- **WHAT IS REQUIRED**
In the listing below, find each line containing "Rahmen" and report it.

- **GIVEN DATA**

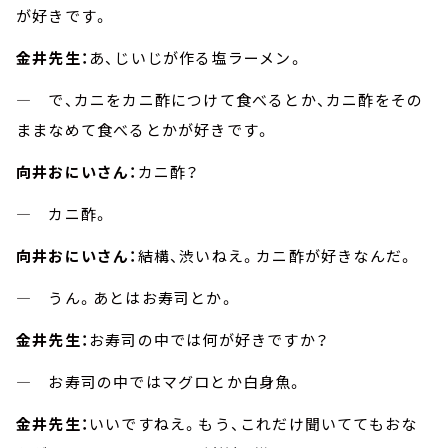
が好きです。
金井先生：
あ、じいじが作る塩ラーメン。
― で、カニをカニ酢につけて食べるとか、カニ酢をその
ままなめて食べるとかが好きです。
向井おにいさん：
カニ酢？
― カニ酢。
向井おにいさん：
結構、渋いねえ。カニ酢が好きなんだ。
― うん。あとはお寿司とか。
金井先生：
お寿司の中では何が好きですか？
― お寿司の中ではマグロとか白身魚。
金井先生：
いいですねえ。もう、これだけ聞いててもおな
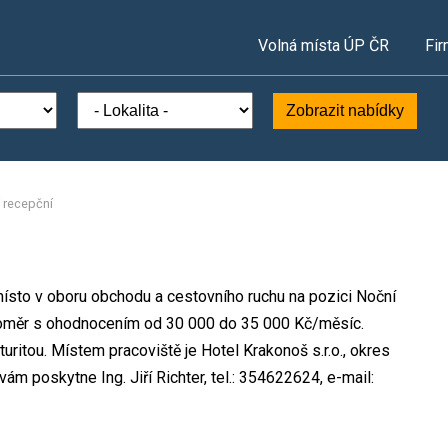
Volná místa ÚP ČR
Fir
Zobrazit nabídky
 recepční
 místo v oboru obchodu a cestovního ruchu na pozici Noční
 poměr s ohodnocením od 30 000 do 35 000 Kč/měsíc.
ritou. Místem pracoviště je Hotel Krakonoš s.r.o., okres
m poskytne Ing. Jiří Richter, tel.: 354622624, e-mail:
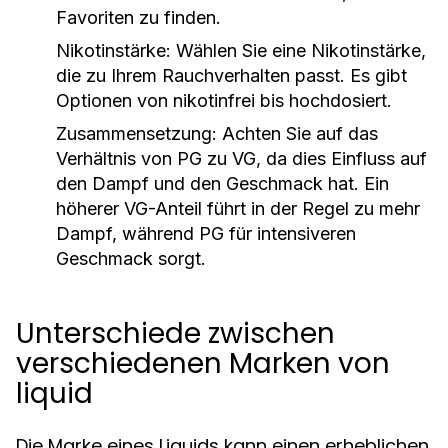
Favoriten zu finden.
Nikotinstärke:
Wählen Sie eine Nikotinstärke,
die zu Ihrem Rauchverhalten passt. Es gibt
Optionen von nikotinfrei bis hochdosiert.
Zusammensetzung:
Achten Sie auf das
Verhältnis von PG zu VG, da dies Einfluss auf
den Dampf und den Geschmack hat. Ein
höherer VG-Anteil führt in der Regel zu mehr
Dampf, während PG für intensiveren
Geschmack sorgt.
Unterschiede zwischen
verschiedenen Marken von
liquid
Die Marke eines Liquids kann einen erheblichen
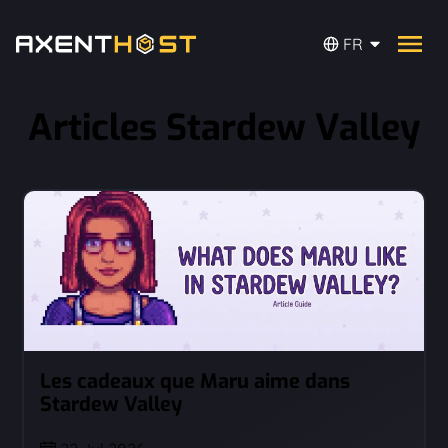
FR
Articles Stardew Valley
Les cadeaux que Maru aime dans
Stardew Valley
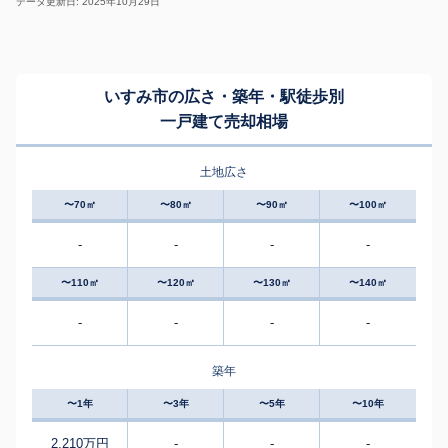
データ更新日: 2025年10月29日
いすみ市の広さ・築年・駅徒歩別
一戸建て売却相場
土地広さ
〜70㎡
〜80㎡
〜90㎡
〜100㎡
-
-
-
-
〜110㎡
〜120㎡
〜130㎡
〜140㎡
-
-
-
-
築年
〜1年
〜3年
〜5年
〜10年
2,210万円
-
-
-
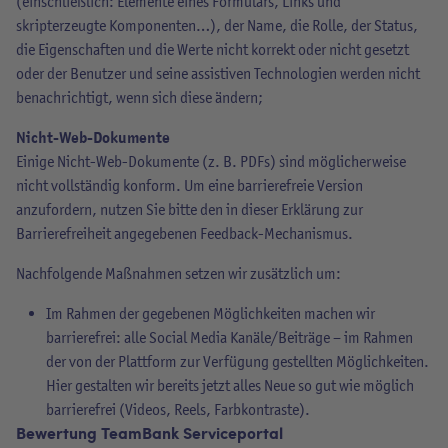
(einschließlich: Elemente eines Formulars, Links und
skripterzeugte Komponenten…), der Name, die Rolle, der Status,
die Eigenschaften und die Werte nicht korrekt oder nicht gesetzt
oder der Benutzer und seine assistiven Technologien werden nicht
benachrichtigt, wenn sich diese ändern;
Nicht-Web-Dokumente
Einige Nicht-Web-Dokumente (z. B. PDFs) sind möglicherweise
nicht vollständig konform. Um eine barrierefreie Version
anzufordern, nutzen Sie bitte den in dieser Erklärung zur
Barrierefreiheit angegebenen Feedback-Mechanismus.
Nachfolgende Maßnahmen setzen wir zusätzlich um:
Im Rahmen der gegebenen Möglichkeiten machen wir
barrierefrei: alle Social Media Kanäle/Beiträge – im Rahmen
der von der Plattform zur Verfügung gestellten Möglichkeiten.
Hier gestalten wir bereits jetzt alles Neue so gut wie möglich
barrierefrei (Videos, Reels, Farbkontraste).
Bewertung TeamBank Serviceportal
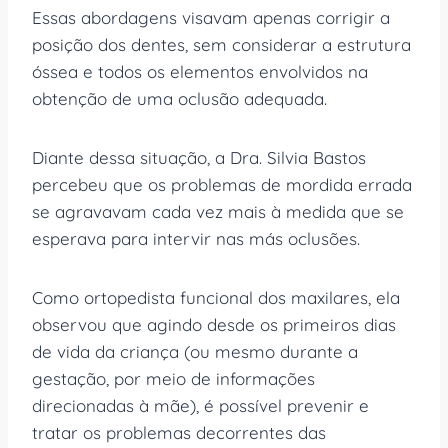
Essas abordagens visavam apenas corrigir a
posição dos dentes, sem considerar a estrutura
óssea e todos os elementos envolvidos na
obtenção de uma oclusão adequada.
Diante dessa situação, a Dra. Silvia Bastos
percebeu que os problemas de mordida errada
se agravavam cada vez mais à medida que se
esperava para intervir nas más oclusões.
Como ortopedista funcional dos maxilares, ela
observou que agindo desde os primeiros dias
de vida da criança (ou mesmo durante a
gestação, por meio de informações
direcionadas à mãe), é possível prevenir e
tratar os problemas decorrentes das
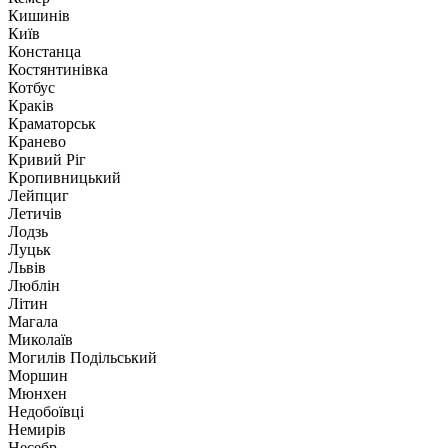
Кишинів
Київ
Констанца
Костянтинівка
Котбус
Краків
Краматорськ
Кранево
Кривий Ріг
Кропивницький
Лейпциг
Летичів
Лодзь
Луцьк
Львів
Люблін
Літин
Магала
Миколаїв
Могилів Подільський
Моршин
Мюнхен
Недобоївці
Немирів
Несебр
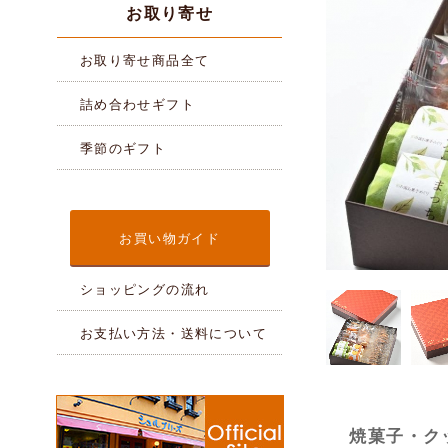
お取り寄せ
お取り寄せ商品全て
詰め合わせギフト
季節のギフト
お買い物ガイド
ショッピングの流れ
お支払い方法・送料について
焼菓子・ク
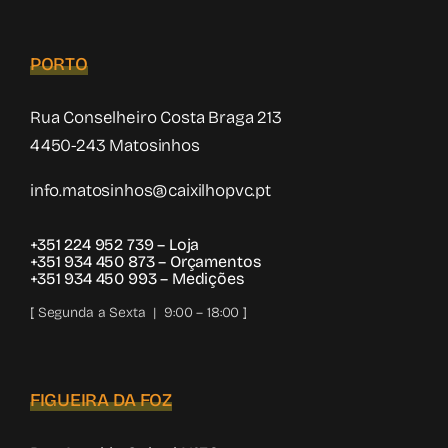
PORTO
Rua Conselheiro Costa Braga 213
4450-243 Matosinhos
info.matosinhos@caixilhopvc.pt
+351 224 952 739
– Loja
+351 934 450 873
– Orçamentos
+351 934 450 993
– Medições
[ Segunda a Sexta | 9:00 – 18:00 ]
FIGUEIRA DA FOZ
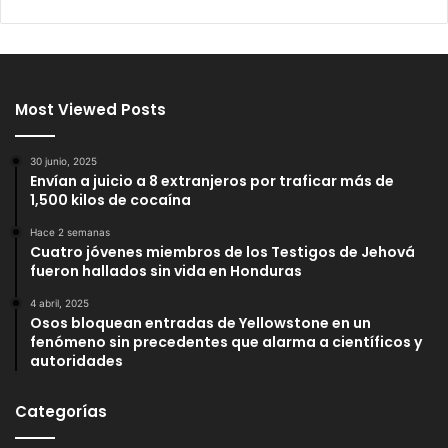
Most Viewed Posts
30 junio, 2025
Envían a juicio a 8 extranjeros por traficar más de
1,500 kilos de cocaína
Hace 2 semanas
Cuatro jóvenes miembros de los Testigos de Jehová
fueron hallados sin vida en Honduras
4 abril, 2025
Osos bloquean entradas de Yellowstone en un
fenómeno sin precedentes que alarma a científicos y
autoridades
Categorías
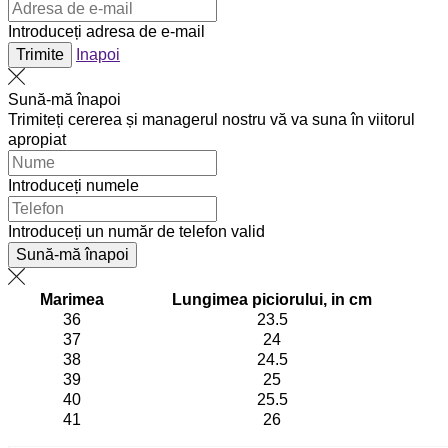
Introduceți adresa de e-mail
Trimite
Inapoi
Sună-mă înapoi
Trimiteți cererea și managerul nostru vă va suna în viitorul
apropiat
Introduceți numele
Introduceți un număr de telefon valid
Sună-mă înapoi
Marimea
Lungimea piciorului, in cm
36
23.5
37
24
38
24.5
39
25
40
25.5
41
26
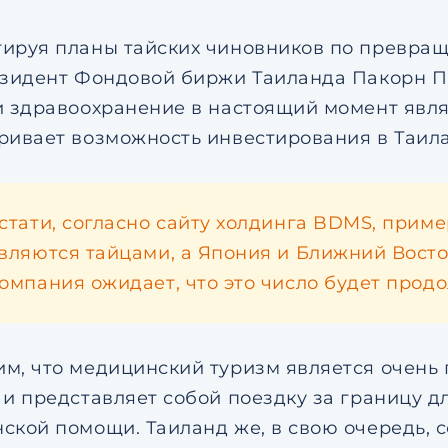
ируя планы тайских чиновников по превра
езидент Фондовой биржи Таиланда Пакорн П
и здравоохранение в настоящий момент явля
ривает возможность инвестирования в Таил
стати, согласно сайту холдинга BDMS, прим
вляются тайцами, а Япония и Ближний Восто
омпания ожидает, что это число будет продо
м, что медицинский туризм является очен
 и представляет собой поездку за границу 
ской помощи. Таиланд же, в свою очередь,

- **ANSWER FOR THE TASK**
Im Rahmen der gegebenen Möglichkeiten machen wir
barrierefrei: alle Social Media Kanäle/Beiträge – im Rahmen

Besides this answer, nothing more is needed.